#### Excerpted records:
- - - - -

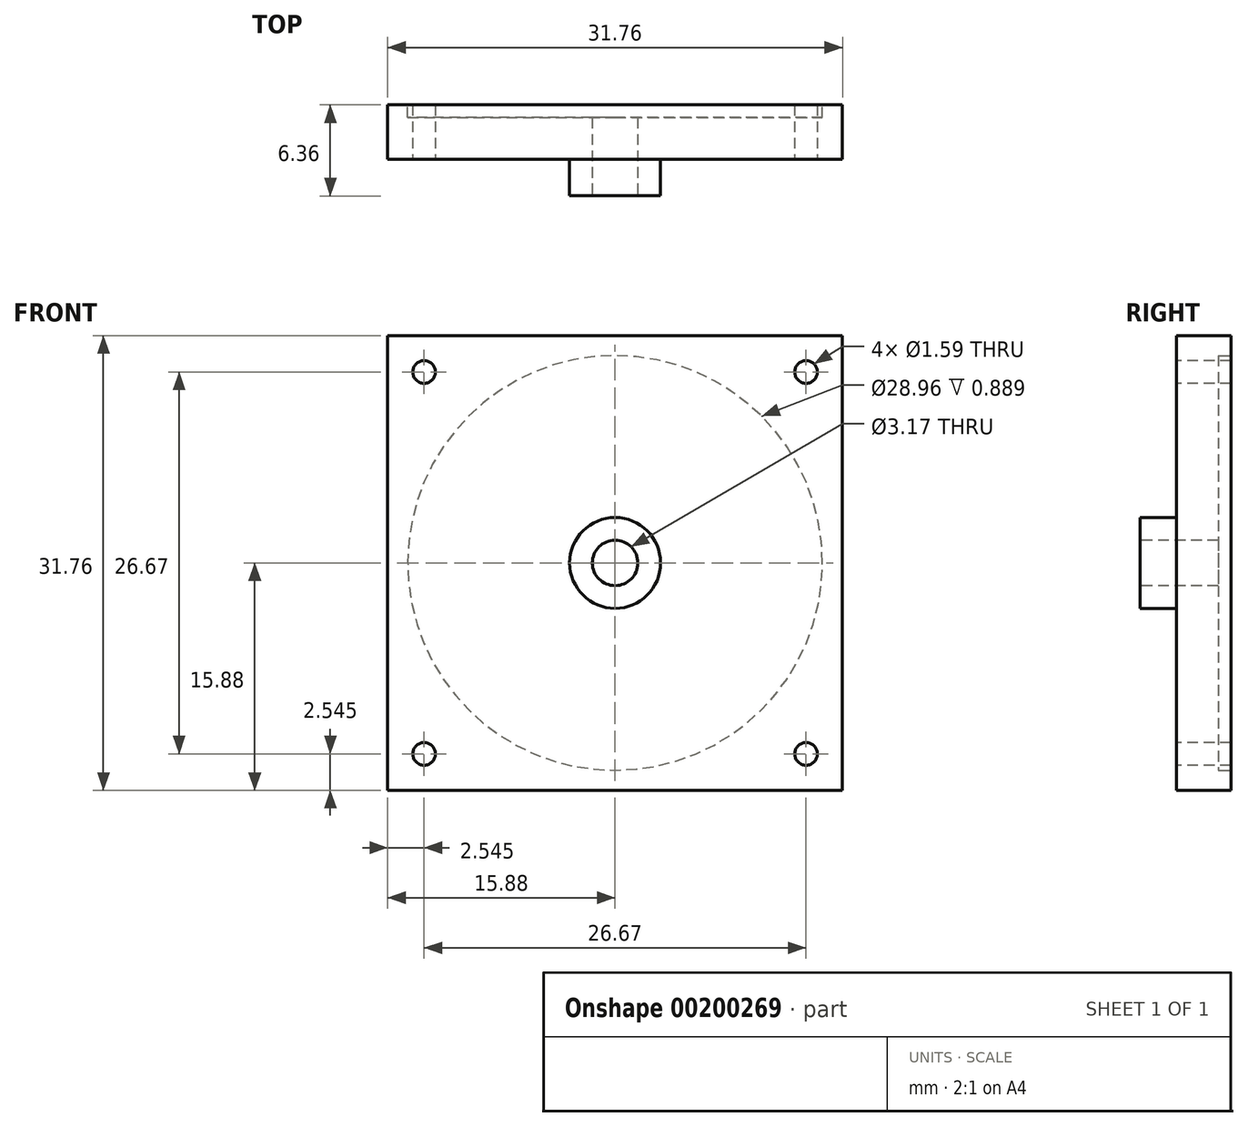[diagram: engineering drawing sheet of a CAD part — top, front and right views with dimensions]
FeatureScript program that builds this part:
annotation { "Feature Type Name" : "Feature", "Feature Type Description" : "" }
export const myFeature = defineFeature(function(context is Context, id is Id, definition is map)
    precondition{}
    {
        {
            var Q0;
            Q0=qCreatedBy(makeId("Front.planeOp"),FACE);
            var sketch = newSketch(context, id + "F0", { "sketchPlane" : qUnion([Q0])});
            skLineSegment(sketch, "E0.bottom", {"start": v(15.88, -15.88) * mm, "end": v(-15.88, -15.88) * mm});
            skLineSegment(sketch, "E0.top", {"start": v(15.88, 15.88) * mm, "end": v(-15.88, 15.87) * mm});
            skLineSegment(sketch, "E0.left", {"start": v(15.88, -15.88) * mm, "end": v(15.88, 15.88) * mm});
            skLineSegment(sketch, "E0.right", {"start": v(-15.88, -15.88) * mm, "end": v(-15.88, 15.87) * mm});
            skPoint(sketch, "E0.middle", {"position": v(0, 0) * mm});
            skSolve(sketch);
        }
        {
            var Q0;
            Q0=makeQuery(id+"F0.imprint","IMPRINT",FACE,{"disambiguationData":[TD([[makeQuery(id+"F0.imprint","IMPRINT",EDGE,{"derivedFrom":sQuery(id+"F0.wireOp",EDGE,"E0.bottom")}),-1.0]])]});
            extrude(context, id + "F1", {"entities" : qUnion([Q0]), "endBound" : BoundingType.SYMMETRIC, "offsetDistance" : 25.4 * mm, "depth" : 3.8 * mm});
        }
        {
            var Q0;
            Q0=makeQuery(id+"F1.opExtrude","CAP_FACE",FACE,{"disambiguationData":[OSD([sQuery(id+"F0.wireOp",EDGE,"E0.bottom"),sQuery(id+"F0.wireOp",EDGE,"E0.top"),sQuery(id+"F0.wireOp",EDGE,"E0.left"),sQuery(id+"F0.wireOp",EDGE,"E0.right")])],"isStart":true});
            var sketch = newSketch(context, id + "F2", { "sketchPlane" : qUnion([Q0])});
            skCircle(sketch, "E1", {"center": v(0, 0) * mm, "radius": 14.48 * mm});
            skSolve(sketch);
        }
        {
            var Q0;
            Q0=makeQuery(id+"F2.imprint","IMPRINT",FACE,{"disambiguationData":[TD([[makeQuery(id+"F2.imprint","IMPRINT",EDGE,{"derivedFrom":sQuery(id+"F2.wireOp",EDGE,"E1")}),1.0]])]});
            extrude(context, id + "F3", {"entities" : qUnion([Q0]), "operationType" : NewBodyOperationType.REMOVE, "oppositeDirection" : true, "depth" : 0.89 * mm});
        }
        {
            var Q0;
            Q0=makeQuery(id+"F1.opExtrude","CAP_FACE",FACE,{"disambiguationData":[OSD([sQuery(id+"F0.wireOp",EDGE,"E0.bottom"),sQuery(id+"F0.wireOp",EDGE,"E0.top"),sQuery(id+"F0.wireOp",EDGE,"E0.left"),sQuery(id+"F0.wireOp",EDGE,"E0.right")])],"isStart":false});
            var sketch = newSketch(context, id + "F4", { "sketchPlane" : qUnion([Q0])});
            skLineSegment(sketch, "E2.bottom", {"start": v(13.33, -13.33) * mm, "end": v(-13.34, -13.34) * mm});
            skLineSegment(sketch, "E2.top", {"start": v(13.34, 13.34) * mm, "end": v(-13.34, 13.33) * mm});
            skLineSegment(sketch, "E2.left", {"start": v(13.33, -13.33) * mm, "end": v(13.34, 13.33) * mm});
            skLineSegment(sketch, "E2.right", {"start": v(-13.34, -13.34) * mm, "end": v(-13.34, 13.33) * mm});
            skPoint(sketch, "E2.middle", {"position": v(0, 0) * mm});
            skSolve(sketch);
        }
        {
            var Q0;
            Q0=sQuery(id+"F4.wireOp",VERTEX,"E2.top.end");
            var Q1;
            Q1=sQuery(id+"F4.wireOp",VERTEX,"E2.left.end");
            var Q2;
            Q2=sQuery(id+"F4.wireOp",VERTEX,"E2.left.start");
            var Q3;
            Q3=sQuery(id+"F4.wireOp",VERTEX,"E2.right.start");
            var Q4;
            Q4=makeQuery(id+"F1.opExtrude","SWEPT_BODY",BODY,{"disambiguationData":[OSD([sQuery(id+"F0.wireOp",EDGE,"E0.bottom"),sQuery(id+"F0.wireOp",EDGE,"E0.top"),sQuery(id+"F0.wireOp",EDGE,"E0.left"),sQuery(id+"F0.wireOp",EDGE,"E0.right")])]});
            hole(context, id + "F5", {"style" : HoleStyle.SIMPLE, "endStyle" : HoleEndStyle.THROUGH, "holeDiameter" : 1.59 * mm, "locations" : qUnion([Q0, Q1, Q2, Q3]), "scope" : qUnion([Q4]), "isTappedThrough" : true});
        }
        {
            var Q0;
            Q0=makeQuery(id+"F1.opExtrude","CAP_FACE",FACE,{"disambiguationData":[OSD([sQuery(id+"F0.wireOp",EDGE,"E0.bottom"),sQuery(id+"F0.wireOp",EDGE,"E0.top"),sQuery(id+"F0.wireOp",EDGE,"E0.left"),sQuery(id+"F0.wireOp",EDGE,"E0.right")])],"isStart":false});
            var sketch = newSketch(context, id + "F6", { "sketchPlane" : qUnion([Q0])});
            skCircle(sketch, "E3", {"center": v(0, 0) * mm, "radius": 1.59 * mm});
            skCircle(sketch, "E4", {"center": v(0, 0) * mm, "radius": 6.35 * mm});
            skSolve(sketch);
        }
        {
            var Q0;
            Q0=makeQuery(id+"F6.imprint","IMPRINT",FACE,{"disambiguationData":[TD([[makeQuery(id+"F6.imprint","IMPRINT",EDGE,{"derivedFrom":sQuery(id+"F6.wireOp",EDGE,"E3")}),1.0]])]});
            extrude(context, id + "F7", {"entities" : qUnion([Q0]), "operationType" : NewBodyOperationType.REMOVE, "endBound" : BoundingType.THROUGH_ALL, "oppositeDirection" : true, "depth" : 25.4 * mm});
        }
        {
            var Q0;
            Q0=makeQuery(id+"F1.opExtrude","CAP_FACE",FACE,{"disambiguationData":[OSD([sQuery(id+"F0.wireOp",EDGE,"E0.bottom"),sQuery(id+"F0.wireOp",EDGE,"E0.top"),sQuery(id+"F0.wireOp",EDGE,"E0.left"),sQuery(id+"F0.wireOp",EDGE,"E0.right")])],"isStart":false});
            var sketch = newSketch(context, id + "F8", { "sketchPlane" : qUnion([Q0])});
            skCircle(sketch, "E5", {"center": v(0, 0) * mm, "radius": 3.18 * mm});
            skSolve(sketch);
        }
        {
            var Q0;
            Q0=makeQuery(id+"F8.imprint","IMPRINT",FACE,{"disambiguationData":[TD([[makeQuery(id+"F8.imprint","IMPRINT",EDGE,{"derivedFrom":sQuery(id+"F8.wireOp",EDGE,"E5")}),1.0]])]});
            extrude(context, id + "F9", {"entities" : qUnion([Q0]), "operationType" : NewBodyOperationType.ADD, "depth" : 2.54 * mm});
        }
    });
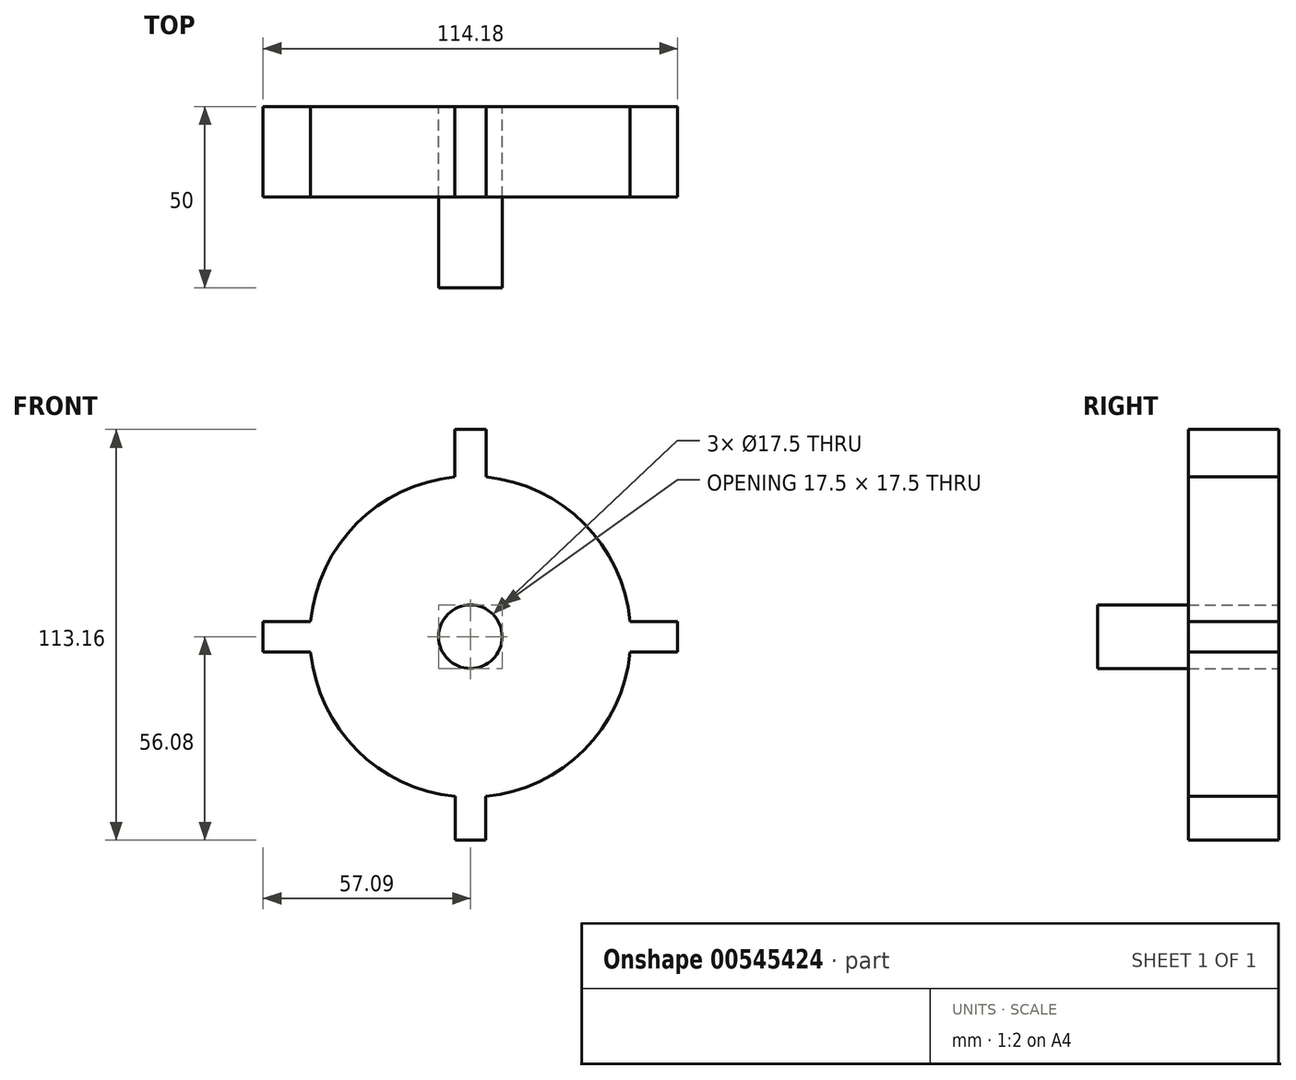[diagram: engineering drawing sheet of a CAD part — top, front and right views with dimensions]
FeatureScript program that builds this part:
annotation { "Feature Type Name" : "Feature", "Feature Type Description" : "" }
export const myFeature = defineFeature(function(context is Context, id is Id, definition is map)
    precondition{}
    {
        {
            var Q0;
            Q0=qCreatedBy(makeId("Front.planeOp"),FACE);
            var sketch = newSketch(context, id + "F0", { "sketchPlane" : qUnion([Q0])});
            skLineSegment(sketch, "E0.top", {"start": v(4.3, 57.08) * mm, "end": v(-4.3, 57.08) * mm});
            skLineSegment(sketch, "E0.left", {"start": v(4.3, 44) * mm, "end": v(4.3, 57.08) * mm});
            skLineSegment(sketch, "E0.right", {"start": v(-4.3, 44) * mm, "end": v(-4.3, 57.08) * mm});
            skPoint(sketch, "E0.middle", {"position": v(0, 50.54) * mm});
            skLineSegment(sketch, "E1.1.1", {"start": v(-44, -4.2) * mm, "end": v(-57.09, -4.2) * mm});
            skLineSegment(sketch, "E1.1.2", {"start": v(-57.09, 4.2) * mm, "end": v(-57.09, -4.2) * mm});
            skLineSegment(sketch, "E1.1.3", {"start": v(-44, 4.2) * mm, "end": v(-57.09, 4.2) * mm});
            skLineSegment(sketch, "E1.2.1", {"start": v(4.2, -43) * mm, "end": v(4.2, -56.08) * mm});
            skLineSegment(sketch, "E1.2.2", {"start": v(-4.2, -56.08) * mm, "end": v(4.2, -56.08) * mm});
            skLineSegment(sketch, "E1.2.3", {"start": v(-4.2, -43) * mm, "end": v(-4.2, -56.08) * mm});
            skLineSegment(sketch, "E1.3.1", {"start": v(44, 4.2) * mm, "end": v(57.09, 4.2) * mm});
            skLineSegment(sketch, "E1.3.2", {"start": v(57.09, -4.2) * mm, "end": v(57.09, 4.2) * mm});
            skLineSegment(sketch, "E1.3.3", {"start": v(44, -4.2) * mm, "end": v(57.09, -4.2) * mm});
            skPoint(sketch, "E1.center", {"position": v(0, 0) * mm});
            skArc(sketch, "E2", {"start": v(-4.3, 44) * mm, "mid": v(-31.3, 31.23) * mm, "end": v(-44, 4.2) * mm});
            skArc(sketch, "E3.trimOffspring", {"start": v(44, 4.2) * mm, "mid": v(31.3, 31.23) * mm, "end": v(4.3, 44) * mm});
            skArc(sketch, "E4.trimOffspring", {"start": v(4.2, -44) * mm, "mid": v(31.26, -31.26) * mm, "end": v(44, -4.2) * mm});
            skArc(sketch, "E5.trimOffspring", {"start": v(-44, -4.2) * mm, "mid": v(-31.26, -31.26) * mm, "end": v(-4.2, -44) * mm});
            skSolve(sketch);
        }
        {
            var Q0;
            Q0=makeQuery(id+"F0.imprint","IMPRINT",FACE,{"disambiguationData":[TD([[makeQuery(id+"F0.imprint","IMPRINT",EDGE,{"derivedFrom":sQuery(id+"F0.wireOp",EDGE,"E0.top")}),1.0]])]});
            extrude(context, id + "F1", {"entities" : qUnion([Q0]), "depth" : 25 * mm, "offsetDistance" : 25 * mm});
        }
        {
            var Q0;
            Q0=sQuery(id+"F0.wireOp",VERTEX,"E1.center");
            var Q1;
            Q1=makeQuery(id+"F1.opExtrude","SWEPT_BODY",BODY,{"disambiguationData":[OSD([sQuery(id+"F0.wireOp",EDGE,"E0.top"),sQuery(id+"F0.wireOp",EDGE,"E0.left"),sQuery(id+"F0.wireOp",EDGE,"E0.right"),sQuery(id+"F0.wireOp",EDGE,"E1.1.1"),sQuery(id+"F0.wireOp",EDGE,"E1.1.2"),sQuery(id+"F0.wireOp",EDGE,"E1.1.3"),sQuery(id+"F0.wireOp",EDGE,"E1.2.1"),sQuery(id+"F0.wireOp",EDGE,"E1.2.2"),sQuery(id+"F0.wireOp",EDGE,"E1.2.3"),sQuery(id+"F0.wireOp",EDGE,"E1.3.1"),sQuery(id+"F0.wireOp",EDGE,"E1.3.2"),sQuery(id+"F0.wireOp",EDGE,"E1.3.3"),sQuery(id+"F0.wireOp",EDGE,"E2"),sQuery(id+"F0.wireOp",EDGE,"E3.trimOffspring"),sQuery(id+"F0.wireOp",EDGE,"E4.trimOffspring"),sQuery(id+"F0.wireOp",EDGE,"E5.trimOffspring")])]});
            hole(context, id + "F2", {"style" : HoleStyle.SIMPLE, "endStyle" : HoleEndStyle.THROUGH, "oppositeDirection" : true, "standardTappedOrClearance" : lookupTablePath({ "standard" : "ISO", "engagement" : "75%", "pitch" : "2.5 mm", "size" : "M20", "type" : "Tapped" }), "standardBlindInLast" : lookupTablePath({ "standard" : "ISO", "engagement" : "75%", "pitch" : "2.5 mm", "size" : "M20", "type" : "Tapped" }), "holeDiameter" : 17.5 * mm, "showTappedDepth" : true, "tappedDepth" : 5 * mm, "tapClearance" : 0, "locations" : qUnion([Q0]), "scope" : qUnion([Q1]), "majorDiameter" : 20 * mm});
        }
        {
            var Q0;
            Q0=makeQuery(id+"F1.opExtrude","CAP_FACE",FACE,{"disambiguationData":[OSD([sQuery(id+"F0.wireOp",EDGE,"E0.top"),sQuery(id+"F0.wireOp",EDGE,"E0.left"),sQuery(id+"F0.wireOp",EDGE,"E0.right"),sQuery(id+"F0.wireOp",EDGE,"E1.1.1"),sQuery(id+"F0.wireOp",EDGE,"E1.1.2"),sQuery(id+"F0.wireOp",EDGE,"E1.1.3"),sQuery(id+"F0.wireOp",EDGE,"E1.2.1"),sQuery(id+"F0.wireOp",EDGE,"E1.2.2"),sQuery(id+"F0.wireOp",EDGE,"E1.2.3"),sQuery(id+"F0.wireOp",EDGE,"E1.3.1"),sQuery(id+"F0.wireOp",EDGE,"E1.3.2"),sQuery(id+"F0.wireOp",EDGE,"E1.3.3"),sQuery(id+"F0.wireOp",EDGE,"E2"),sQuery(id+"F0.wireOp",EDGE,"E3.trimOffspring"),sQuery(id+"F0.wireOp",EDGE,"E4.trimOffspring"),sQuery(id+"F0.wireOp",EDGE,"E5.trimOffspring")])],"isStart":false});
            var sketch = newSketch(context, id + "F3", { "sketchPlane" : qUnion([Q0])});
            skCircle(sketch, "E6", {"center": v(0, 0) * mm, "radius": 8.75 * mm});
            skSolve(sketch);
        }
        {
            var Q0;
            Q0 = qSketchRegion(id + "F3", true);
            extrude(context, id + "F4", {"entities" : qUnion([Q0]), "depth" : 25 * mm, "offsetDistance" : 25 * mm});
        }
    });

- - - - -

Can you locate every line in the data above that contains the string "offsetDistance" and copy each such line?

            extrude(context, id + "F1", {"entities" : qUnion([Q0]), "endBound" : BoundingType.SYMMETRIC, "offsetDistance" : 25.4 * mm, "depth" : 3.8 * mm});
            extrude(context, id + "F1", {"entities" : qUnion([Q0]), "depth" : 25 * mm, "offsetDistance" : 25 * mm});
            extrude(context, id + "F4", {"entities" : qUnion([Q0]), "depth" : 25 * mm, "offsetDistance" : 25 * mm});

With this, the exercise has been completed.